Avec l’effondrement du bloc de l’Est, l’on nous avait prédit la fin des guerres et une ère de paix. Les marxistes savent que tant que le capitalisme survivra il y aura des guerres.

Les prolétaires, les masses déshéritées des pays de la périphérie, pris dans les contradictions inter-impérialistes sont victimes des conflits d’intérêt des puissances impérialistes et non pas de la méchanceté des dirigeants. Les vietnamiens qui mourraient sous les bombes dans les années 60 et 70 étaient victimes du conflit ouvert entre les intérêts Américains et Russe, de même que les Angolais en 70-80, les Afghans dans ces mêmes années. Alors que c’est le nouveau ‘Grand Jeu’ (en particulier le contrôle, via le transport, du pétrole d’Asie Centrale vers la Russie, le Pakistan ou la Chine) qui est aujourd’hui la clé de la situation.

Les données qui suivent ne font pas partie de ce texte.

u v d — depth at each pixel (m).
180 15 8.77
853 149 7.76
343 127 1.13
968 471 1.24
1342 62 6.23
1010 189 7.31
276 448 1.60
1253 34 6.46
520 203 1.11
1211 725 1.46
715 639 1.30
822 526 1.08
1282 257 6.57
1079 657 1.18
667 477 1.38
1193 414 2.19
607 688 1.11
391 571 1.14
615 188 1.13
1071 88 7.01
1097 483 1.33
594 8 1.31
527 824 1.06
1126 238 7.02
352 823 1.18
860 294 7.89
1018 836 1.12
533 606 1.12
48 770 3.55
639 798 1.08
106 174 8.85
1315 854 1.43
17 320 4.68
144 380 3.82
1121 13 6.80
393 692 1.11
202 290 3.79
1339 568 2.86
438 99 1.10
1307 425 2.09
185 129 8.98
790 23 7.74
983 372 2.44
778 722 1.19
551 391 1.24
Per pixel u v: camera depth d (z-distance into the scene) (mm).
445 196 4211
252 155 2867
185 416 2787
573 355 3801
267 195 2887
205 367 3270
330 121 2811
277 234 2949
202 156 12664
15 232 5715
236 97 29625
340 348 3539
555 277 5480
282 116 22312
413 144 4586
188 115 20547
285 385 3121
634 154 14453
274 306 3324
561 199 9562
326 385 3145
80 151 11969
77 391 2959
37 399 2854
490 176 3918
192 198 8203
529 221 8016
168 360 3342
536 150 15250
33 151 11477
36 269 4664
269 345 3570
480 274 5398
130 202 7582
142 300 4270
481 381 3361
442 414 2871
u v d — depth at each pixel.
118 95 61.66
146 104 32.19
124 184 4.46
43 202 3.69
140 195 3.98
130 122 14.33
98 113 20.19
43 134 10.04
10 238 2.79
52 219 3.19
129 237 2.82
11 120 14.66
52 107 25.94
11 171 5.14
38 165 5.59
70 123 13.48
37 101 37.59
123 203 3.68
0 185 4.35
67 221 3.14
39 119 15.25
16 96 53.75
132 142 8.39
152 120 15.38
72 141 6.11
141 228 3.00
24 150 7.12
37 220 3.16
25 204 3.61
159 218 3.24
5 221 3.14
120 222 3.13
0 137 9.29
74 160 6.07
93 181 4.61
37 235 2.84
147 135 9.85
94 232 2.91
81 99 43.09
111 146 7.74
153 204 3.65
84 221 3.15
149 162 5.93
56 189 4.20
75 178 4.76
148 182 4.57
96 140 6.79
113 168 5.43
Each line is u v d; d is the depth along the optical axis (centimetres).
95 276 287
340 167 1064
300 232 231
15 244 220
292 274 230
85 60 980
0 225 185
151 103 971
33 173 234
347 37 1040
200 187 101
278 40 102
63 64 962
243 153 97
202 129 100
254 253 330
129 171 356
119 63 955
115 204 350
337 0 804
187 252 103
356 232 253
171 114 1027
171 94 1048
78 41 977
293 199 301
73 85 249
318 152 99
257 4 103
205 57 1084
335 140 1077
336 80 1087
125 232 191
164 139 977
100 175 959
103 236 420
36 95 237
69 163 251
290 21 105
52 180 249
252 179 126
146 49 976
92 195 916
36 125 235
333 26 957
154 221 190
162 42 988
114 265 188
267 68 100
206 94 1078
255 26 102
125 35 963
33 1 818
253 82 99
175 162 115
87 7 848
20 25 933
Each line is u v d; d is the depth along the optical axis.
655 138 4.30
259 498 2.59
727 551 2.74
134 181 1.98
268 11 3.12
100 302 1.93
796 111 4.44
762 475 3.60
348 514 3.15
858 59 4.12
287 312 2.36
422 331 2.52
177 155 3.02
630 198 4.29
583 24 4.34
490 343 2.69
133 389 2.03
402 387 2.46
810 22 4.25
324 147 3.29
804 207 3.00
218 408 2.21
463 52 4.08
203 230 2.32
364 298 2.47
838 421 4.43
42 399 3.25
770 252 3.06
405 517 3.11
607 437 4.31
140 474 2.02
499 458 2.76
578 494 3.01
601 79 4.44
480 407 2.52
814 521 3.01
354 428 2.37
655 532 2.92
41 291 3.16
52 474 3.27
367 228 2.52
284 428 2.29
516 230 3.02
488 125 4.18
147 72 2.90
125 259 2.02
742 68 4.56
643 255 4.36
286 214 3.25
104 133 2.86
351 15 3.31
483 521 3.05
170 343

La cause de la deuxième guerre mondiale ne réside pas dans le sadisme de Hitler (même si cet individu était particulièrement malsain) ni l’invasion de l’Irak par les USA dans la bêtise de Bush. Les “humanitaires” à la Kouchner sont les pires, ils veulent nous endormir, nous faire croire que les mauvais dirigeant font les guerres et donc qu’il faut mener des “guerres justes”, des opérations de maintient de la paix voire de secours humanitaires. Il est piquant de voir un Kouchner, qui prétendait ne voir dans la guerre que la guerre, et en sauver les victimes sans distinction et aujourd’hui le plus va-t’en-guerre des politiciens français.

(1) france-cei.com - Sur ce site sur les relations diplomatiques entre la France et la CEI (dont la Russie) il est pronostiqué un virage de la France pro occidentale et par contre une position intransigeante vis-à-vis de la Russie.